Introduction: Understanding Stock Charts.

All future investors should at least be able to understand the basics of reading a candlestick chart with a few simple indicators. These steps will help you understand what you are seeing as well as come up with your own ideas for future chart layouts.

Step 1: Candlesticks

The candlesticks are the red and green bars. Each bar represents an amount of time and the price movement during that time. If you are looking at a daily chart a green candle indicates that the price movement was positive on that day. A red candle indicates that the price went lower on that given day.
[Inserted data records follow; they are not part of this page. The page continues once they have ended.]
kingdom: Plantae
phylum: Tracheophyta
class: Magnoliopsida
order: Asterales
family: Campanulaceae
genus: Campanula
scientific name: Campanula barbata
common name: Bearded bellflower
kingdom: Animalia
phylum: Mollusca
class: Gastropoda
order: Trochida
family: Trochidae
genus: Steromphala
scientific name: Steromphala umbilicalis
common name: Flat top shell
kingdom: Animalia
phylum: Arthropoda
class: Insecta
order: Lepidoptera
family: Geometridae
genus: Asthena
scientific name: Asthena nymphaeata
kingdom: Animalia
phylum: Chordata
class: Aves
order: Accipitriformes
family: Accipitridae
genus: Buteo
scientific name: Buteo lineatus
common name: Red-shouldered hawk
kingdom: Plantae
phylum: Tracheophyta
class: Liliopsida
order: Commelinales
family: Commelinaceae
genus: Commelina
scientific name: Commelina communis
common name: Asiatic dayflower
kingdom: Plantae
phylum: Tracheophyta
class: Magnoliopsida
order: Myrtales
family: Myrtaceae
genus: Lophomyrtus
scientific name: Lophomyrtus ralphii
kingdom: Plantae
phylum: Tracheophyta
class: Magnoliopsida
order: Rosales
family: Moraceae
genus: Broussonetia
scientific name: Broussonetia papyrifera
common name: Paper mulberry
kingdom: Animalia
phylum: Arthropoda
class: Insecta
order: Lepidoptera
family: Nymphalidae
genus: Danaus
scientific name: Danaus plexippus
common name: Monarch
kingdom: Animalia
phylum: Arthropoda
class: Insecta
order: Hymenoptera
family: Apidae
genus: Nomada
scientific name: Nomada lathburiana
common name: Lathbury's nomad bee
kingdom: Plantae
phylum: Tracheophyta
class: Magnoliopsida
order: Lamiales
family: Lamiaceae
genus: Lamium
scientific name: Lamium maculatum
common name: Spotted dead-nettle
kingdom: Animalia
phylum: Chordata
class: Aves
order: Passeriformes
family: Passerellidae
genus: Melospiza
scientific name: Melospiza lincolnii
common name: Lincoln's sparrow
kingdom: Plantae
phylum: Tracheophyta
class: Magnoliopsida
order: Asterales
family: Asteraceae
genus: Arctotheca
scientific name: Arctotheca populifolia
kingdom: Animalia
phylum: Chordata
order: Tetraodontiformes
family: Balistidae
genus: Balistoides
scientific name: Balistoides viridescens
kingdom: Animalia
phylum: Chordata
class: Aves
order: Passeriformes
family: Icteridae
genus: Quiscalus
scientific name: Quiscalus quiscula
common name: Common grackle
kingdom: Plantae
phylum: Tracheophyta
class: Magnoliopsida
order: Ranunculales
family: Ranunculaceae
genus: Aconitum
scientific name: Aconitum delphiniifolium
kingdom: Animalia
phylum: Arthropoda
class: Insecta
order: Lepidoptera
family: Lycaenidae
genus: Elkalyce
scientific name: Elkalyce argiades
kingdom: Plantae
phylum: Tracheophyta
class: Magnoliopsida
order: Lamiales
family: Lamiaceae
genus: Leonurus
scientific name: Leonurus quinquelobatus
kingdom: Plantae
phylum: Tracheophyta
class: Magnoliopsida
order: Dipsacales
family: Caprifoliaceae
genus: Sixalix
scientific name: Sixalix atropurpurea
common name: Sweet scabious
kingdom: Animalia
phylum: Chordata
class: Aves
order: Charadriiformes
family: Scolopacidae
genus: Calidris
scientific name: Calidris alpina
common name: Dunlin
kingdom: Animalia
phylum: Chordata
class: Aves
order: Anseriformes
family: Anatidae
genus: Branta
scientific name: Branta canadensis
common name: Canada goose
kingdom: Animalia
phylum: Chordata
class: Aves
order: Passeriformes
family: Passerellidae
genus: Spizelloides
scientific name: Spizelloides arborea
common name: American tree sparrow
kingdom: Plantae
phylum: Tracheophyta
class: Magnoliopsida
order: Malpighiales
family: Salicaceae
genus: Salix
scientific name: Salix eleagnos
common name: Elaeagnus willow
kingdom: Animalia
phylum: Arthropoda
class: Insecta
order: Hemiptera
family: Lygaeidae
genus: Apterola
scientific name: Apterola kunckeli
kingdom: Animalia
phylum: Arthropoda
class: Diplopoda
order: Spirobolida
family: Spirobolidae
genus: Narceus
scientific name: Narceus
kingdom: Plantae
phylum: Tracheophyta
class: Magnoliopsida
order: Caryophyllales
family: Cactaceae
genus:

They are called candlesticks because of the lines that are on the tops and/or bottoms of some of them. This indicates highs and lows while the top and bottoms of the bar itself indicates the open and close. So if a price opens up at 100 dollars a share in the morning, falls to 95 dollars by midday and then rallies to close the day at a price of 105 then the candlestick would look like a green bar with a stick hanging out of the bottom. Its green because the closing price was higher than the opening price and the stick on the bottom tells us that the price fell lower than shot back up. If it it had stayed at 95 instead of coming to 105, it would just be a red bar which tells us that the stock lowered in price over that time.

Step 2: Volume

The blue bars on the bottom of the chart represent the volume. That can be interpreted as how many times the stock was traded in that particular day. A large bar that towers over the others means that more shares were bought or sold than average over that time than the surrounding days. Volume translates to liquidity and movement.

Step 3: Moving Averages.

Moving Averages are a lagging indicator that is an accumulation of price averages over a specific time period. In this chart the red line is the 9 day exponential moving average. It indicates the average of the last 9 days weighted so that the most recent days have a higher value. It tells us the short term trend for the stock. The white line shows the 50 day simple moving average which is the moving average for the last 50 days with all days being equal. The 50 day average is a good indicator for the medium range movement of the stock. The green line is the 200 simple day moving average. It tells us the long term trend of the stock.

A candlestick that is above or below these lines tells us where the price is relative to the stocks history, If its above the 9 day line its value is above the 9 day (short term) average. If a candlestick is below the 50 day moving line it tell us that the stock is trading at prices below its medium term average.